— Суши, Глаш, — говорил он снохе, — зима-то долгая и суровая будет, вон, приметы-те все на это указують. Вот и не верь посля такого, что грибов великий урожай — к войне.
Частенько брал с собой старшего внука Гриню, как две капли воды похожего на него: у того и другого рыжеватые волосы, серо-зеленые глаза, шустрые, худенькие, как два воробья, легкие на ногу, успевавшие везде. Только вот учился Гриня плохо, вертелся, не слушал единственную их учительницу Марью Ефимовну, за что попадало от батьки.

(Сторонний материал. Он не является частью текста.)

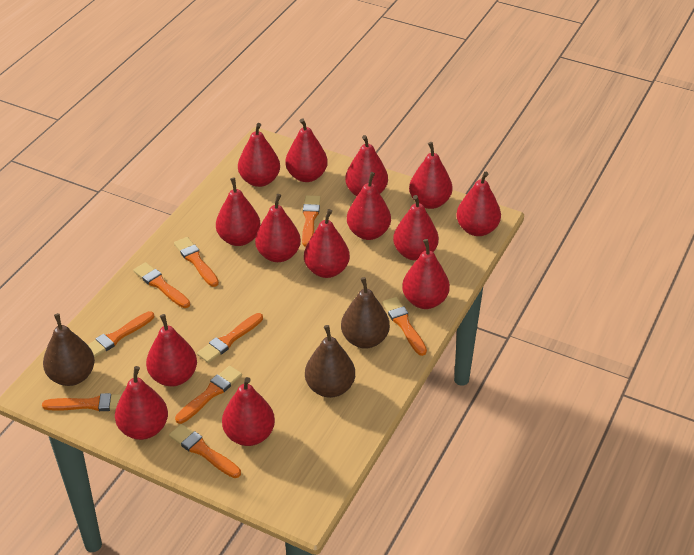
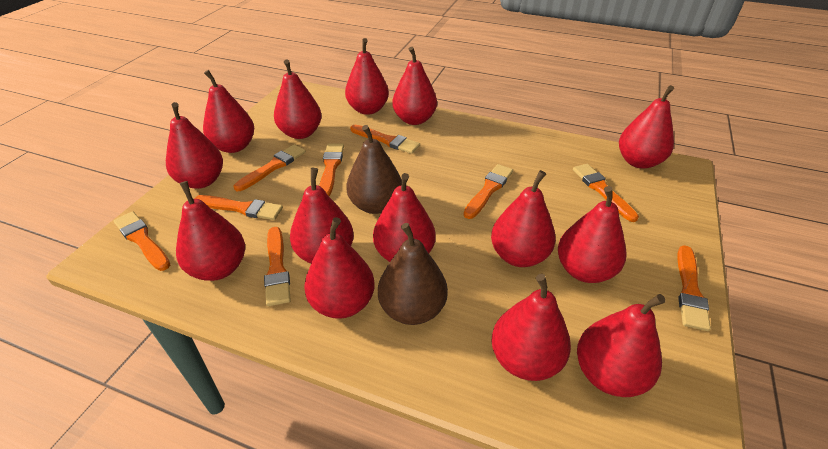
brown pear: [43,313,95,386] [305,325,355,398] [341,277,390,349] = 3 -> [346,125,402,214] [378,223,448,325] = 2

Второй внук, Василь, был полной противоположностью Грини — (удавшийся в Родиона, а тот был на полторы головы выше папани — пошел в материнскую родню), взявший от мамки своей, Глафиры, белые волосы и голубые глаза, он был настоящим васильком, смотрящим на него всегда приходили на ум васильки в ромашках.
Первый класс Василь закончил с похвальной грамотой. Очень хвалила его Ефимовна, а дед Никодим звал «Василь-прохвессор».
С каждым днём громыхание фронта слышалось все отчетливее и ближе, поспешно собрался и укатил в ночь, как тать, на колхозной подводе председатель, бывший до этого примерным и яростным коммунистом, по-тихому исчезали его ближайшие подпевалы.
— Хто знает, може, они в эти, партизаны подалися? — рассуждал дед Ефим.
— Держи карман шире, эти партизаны уже поди за Уралом, в этой как её, Бурят-Монголии.
В августе принесли сразу три конверта Марье Ефимовне — оба старшеньких, Иван и Петр, офицеры, служившие где-то в Западном округе, пали смертью храбрых, а младший, Пашка, ушедший добровольцем, пропал без вести… Ефимовна молча упала в обморок, неделю пролежала в горячке, бабы, постоянно сменяя друг друга, сидели возле неё, сморкаясь и плача, у каждой кто-то был на фронте и леденела душа, глядя на их всегда такую сдержанную и разумную Ефимовну. Очнулась она через неделю, возле неё сидела Стешка, осмотрев диким взглядом вокруг, Ефимовна слабо застонала: — За что, Господи? Всех сразу?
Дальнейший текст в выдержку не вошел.